Àlex’s head goes into overdrive. An out-of-work journalist comes to do an interview for a newspaper where he no longer works. What’s this all about? It can only be something nasty cooked up by Carol. “Now I get it!” It’s so devious it’s like the worst kind of B-movie. She knows he won’t stick to the plan, so she’s paid a fake journalist, a hatchet man who won’t publish the interview in which he so highly praises Annette.
Carol had foreseen his reaction and was determined to thwart him at any cost. She might have saved herself the comedy of the journalist and interview, but she probably thought she’d be more certain of his trust by putting on the show. But her crystal ball hadn’t shown the journalist downing almost two bottles on an empty stomach and letting slip, with childlike naivety, that he no longer works for Dia i Nit, or that, in consequence, Àlex would deduce that Carol wasn’t honouring her part of the bargain. Knowing that the interview is never going to appear, Àlex feels lost. He can’t begin to imagine what kind of plot Carol is hatching. He’s going to have to be extremely watchful. And the whole night long.
* * *
Carol’s very pleased with herself. That loser of a journalist has told her that the idiot cook has fallen into the trap and has been m
ore than willing to waffle on the whole interview, because he’s so thrilled at the idea of having the centre spread all to himself in a newspaper with such a big circulation. Her subterfuge couldn’t have worked better. After that night when she’d registered how much Àlex and Annette secretly fancied one another, she’d correctly guessed that Àlex had no intention of doing anything that might harm his precious freckled redhead.

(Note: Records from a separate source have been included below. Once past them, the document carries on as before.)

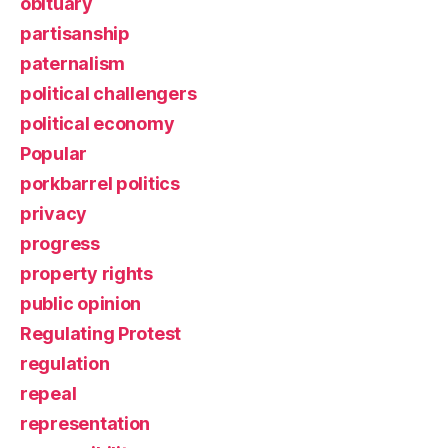
obituary
partisanship
paternalism
political challengers
political economy
Popular
porkbarrel politics
privacy
progress
property rights
public opinion
Regulating Protest
regulation
repeal
representation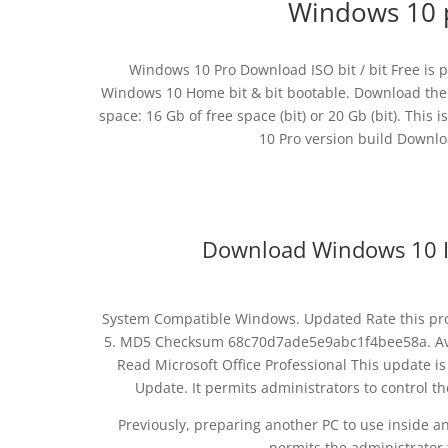
Windows 10 
Windows 10 Pro Download ISO bit / bit Free is p
Windows 10 Home bit & bit bootable. Download the of
space: 16 Gb of free space (bit) or 20 Gb (bit). This i
10 Pro version build Downlo
Download Windows 10 IS
System Compatible Windows. Updated Rate this prog
5. MD5 Checksum 68c70d7ade5e9abc1f4bee58a. Avai
Read Microsoft Office Professional This update i
Update. It permits administrators to control t
Previously, preparing another PC to use inside a
permits the administrator t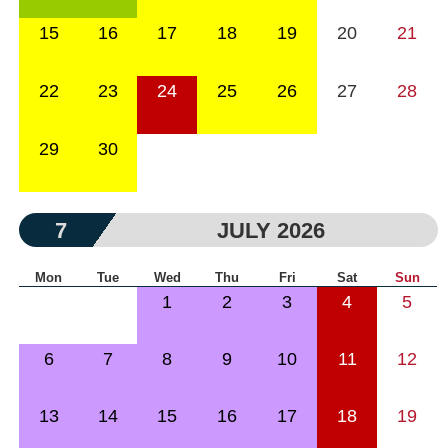
15
16
17
18
19
20
21
22
23
24
25
26
27
28
29
30
7
JULY 2026
Mon
Tue
Wed
Thu
Fri
Sat
Sun
1
2
3
4
5
6
7
8
9
10
11
12
13
14
15
16
17
18
19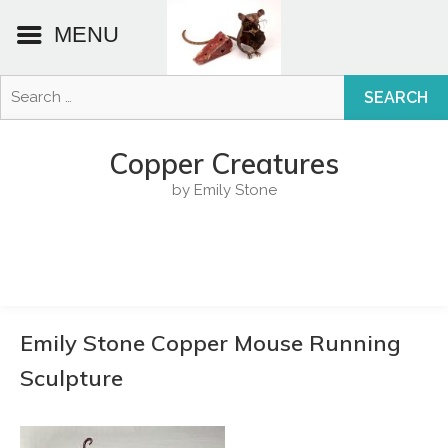
MENU
Search
for:
Skip
to
Copper Creatures
content
by Emily Stone
Emily Stone Copper Mouse Running
Sculpture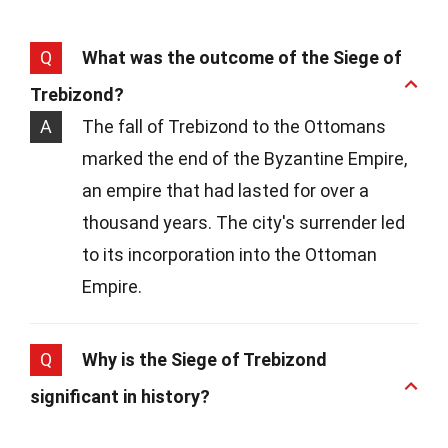
Q
What was the outcome of the Siege of
Trebizond?
A
The fall of Trebizond to the Ottomans
marked the end of the Byzantine Empire,
an empire that had lasted for over a
thousand years. The city's surrender led
to its incorporation into the Ottoman
Empire.
Q
Why is the Siege of Trebizond
significant in history?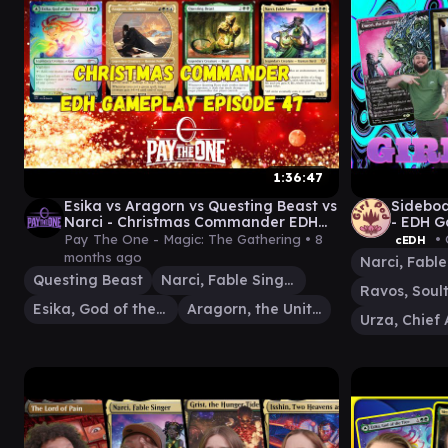
1:36:47
Esika vs Aragorn vs Questing Beast vs
Sideboa
Narci - Christmas Commander EDH
- EDH G
Gameplay Episode 47
Narci 
Pay The One - Magic: The Gathering •
8
• 
cEDH
months ago
Questing Beast
Narci, Fable Singer
Ravos, Soul
Esika, God of the Tree
Aragorn, the Uniter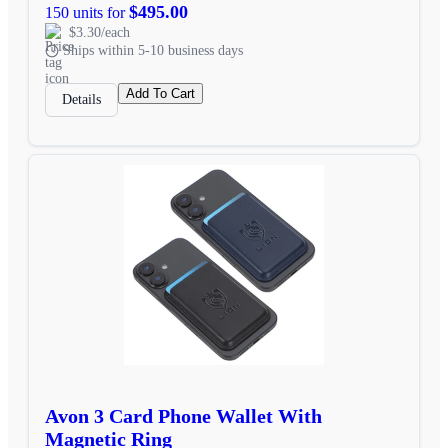
$495.00
150 units for
$3.30/each
Ships within 5-10 business days
Add To Cart
Details
Avon 3 Card Phone Wallet With
Magnetic Ring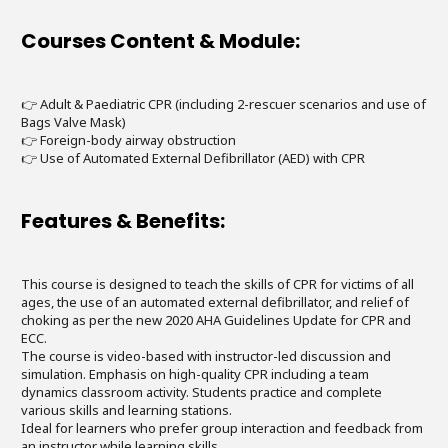
Courses Content & Module:
👉 Adult & Paediatric CPR (including 2-rescuer scenarios and use of
Bags Valve Mask)
👉 Foreign-body airway obstruction
👉 Use of Automated External Defibrillator (AED) with CPR
Features & Benefits:
This course is designed to teach the skills of CPR for victims of all
ages, the use of an automated external defibrillator, and relief of
choking as per the new 2020 AHA Guidelines Update for CPR and
ECC.
The course is video-based with instructor-led discussion and
simulation. Emphasis on high-quality CPR including a team
dynamics classroom activity. Students practice and complete
various skills and learning stations.
Ideal for learners who prefer group interaction and feedback from
an instructor while learning skills.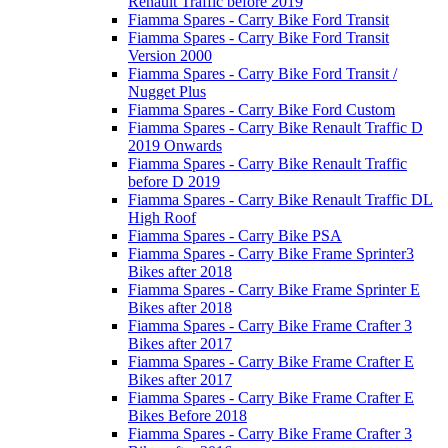
Renault Traffic before 2019
Fiamma Spares - Carry Bike Ford Transit
Fiamma Spares - Carry Bike Ford Transit
Version 2000
Fiamma Spares - Carry Bike Ford Transit /
Nugget Plus
Fiamma Spares - Carry Bike Ford Custom
Fiamma Spares - Carry Bike Renault Traffic D
2019 Onwards
Fiamma Spares - Carry Bike Renault Traffic
before D 2019
Fiamma Spares - Carry Bike Renault Traffic DL
High Roof
Fiamma Spares - Carry Bike PSA
Fiamma Spares - Carry Bike Frame Sprinter3
Bikes after 2018
Fiamma Spares - Carry Bike Frame Sprinter E
Bikes after 2018
Fiamma Spares - Carry Bike Frame Crafter 3
Bikes after 2017
Fiamma Spares - Carry Bike Frame Crafter E
Bikes after 2017
Fiamma Spares - Carry Bike Frame Crafter E
Bikes Before 2018
Fiamma Spares - Carry Bike Frame Crafter 3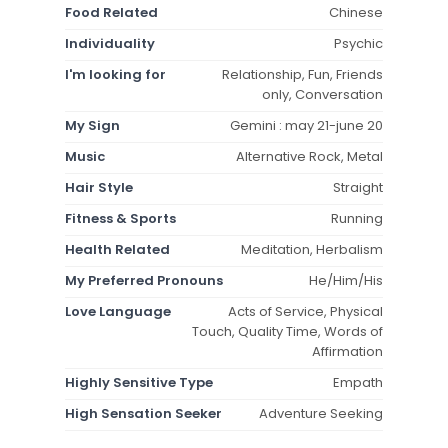
Food Related
Chinese
Individuality
Psychic
I'm looking for
Relationship, Fun, Friends
only, Conversation
My Sign
Gemini : may 21-june 20
Music
Alternative Rock, Metal
Hair Style
Straight
Fitness & Sports
Running
Health Related
Meditation, Herbalism
My Preferred Pronouns
He/Him/His
Love Language
Acts of Service, Physical
Touch, Quality Time, Words of
Affirmation
Highly Sensitive Type
Empath
High Sensation Seeker
Adventure Seeking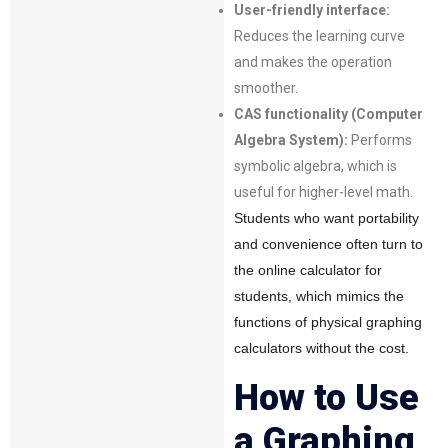
User-friendly interface:
Reduces the learning curve
and makes the operation
smoother.
CAS functionality (Computer
Algebra System):
Performs
symbolic algebra, which is
useful for higher-level math.
Students who want portability
and convenience often turn to
the online calculator for
students, which mimics the
functions of physical graphing
calculators without the cost.
How to Use
a Graphing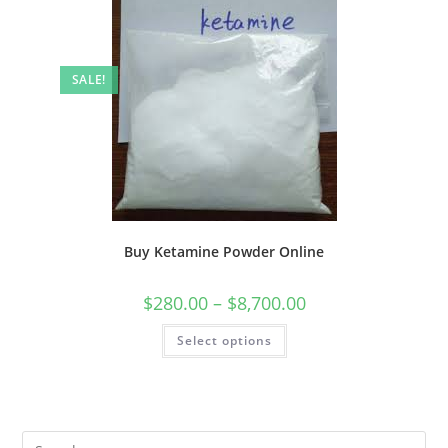
SALE!
Buy Ketamine Powder Online
$
280.00
–
$
8,700.00
Select options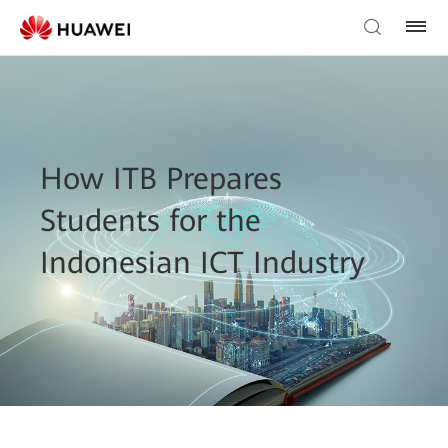
How ITB Prepares
Students for the
Indonesian ICT Industry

Carol was incensed when she realized that her sentimental plans were just a pipe dream. Rage boiled in every cell of her body, building up an insatiable thirst for revenge in her brain. She wasn’t going to wipe out Annette alone. Àlex would go down with her. Carol wanted both of them dead. There were many ways she could annihilate them, but the most painful and effective one was to make them see their darling Roda el Món project in ruins. This would be lethal for them both, economically and emotionally speaking. She could burn the place down, but that would be too unsophisticated. It wouldn’t be much fun either and, worse, people would feel sorry for them. She could just see the newspaper reports:
Chef Àlex Graupera is distressed by the fire in his beautiful restaurant in Bigues i Riells but says, “We’ll come out of this stronger than ever and shall build up Roda el Món all over again, with the very latest in technology and tremendous commitment.”
No, she doesn’t want to give them any chance to tug at society’s heart-strings with their misfortunes. She wants to destroy them by killing the restaurant’s good name.
“Hi, lovelies!” Carol sweeps into the restaurant, a jabbering tornado swirling in all directions at once. “My God, what an incredible amount of work. I can guarantee this will be a huge success. Everyone’s dying to find out about what Roda el Món’s up to and what you’re offering. Talk about great expectations! Oh, Annette, what beautiful flowers you’ve got in the dining room. Congratulations. And Àlex, how did the Dia i Nit interview go?”